• **Problem requirements**
Edit the stretch from the line containing "Q: How many" through the end of the material, replacing "knobs" with "buttons" and keeping everything else the same.

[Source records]

※ ※ ※

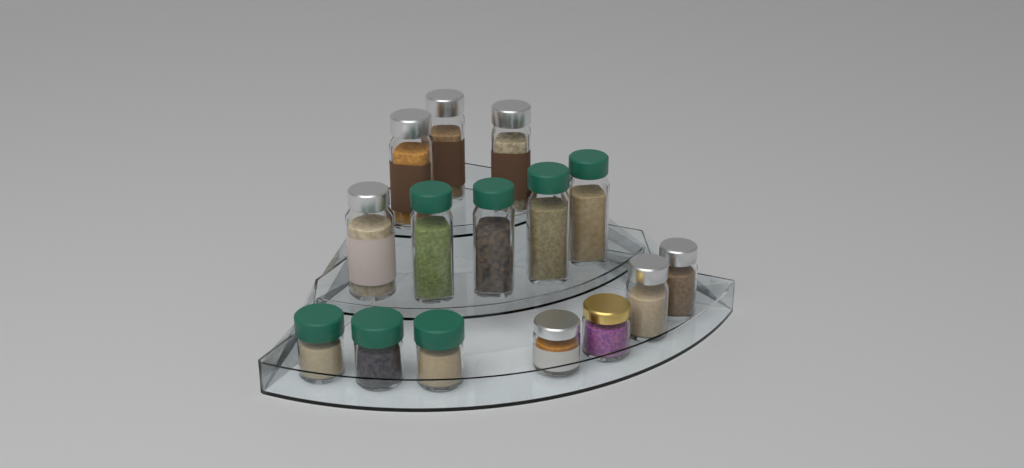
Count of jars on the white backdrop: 15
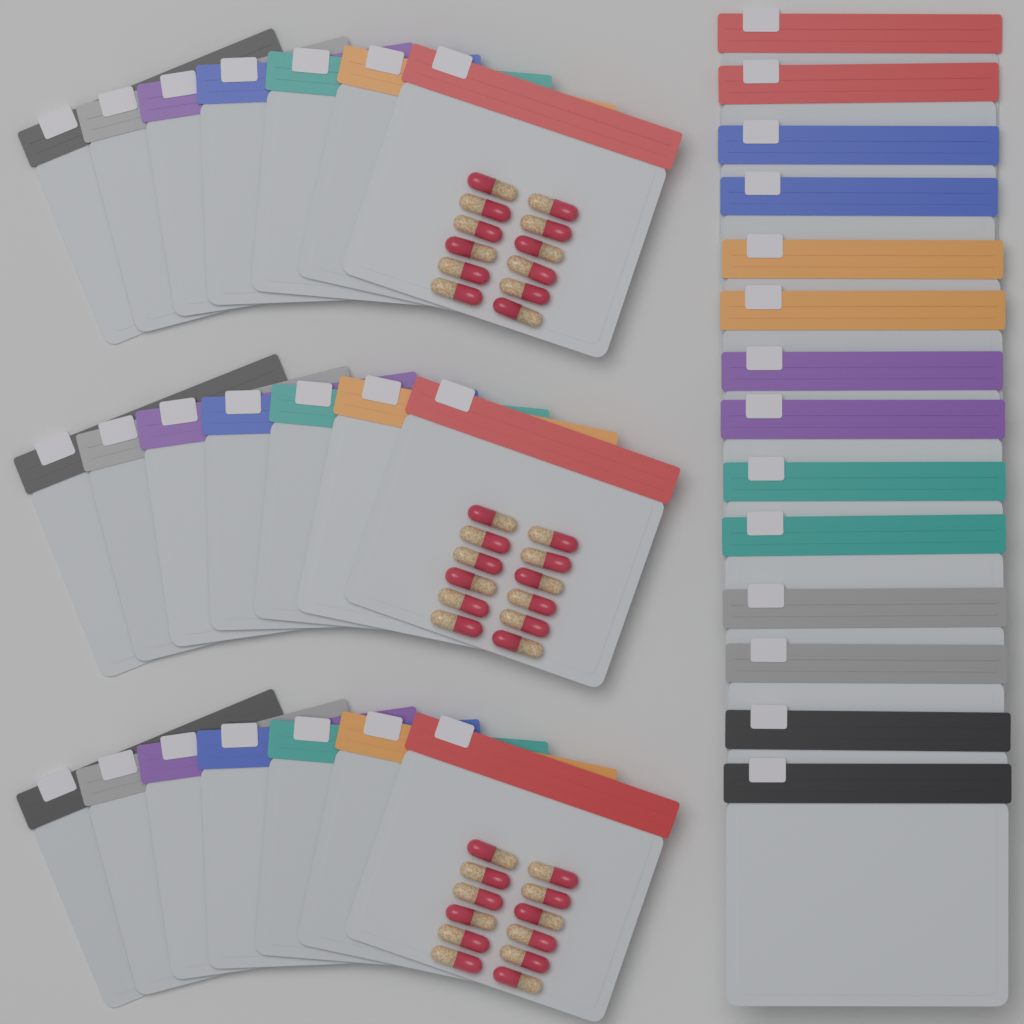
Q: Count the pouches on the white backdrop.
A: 35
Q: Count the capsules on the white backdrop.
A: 36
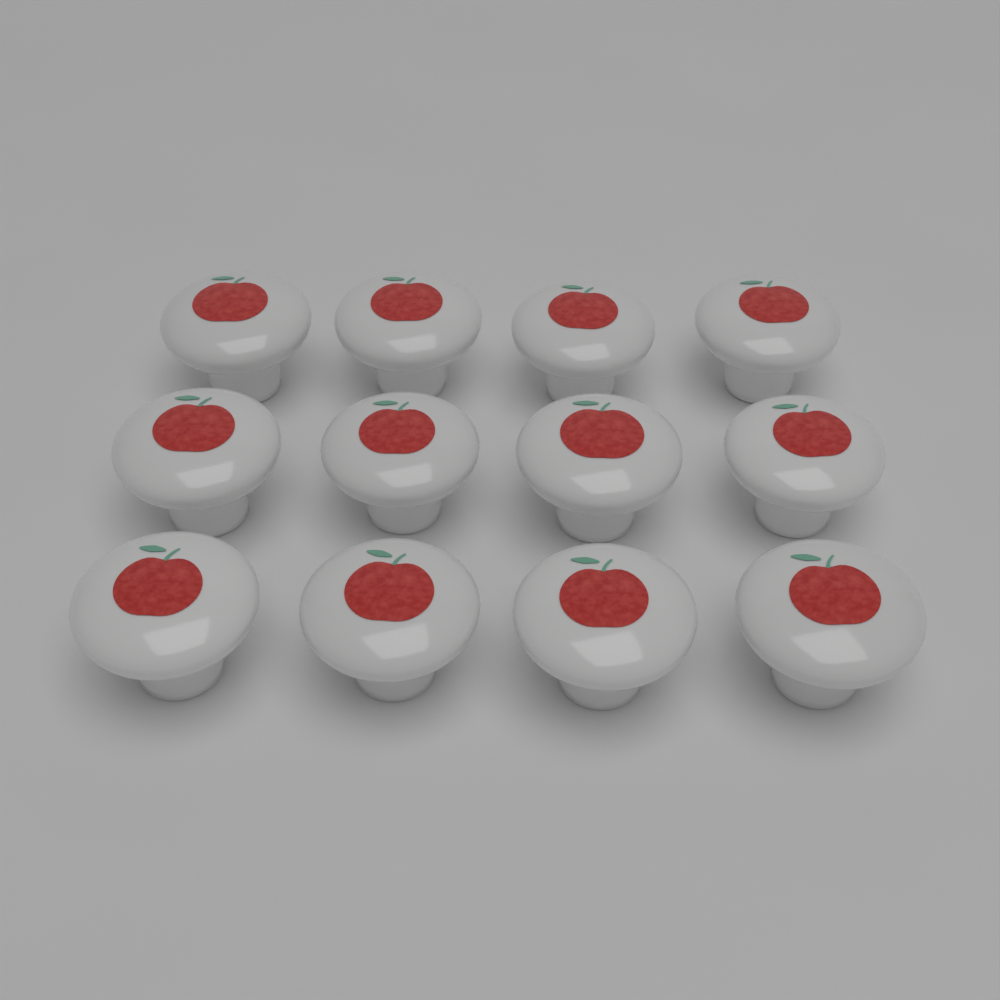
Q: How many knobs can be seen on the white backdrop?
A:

※ ※ ※

• **Reply to the task**
Q: How many buttons can be seen on the white backdrop?
A:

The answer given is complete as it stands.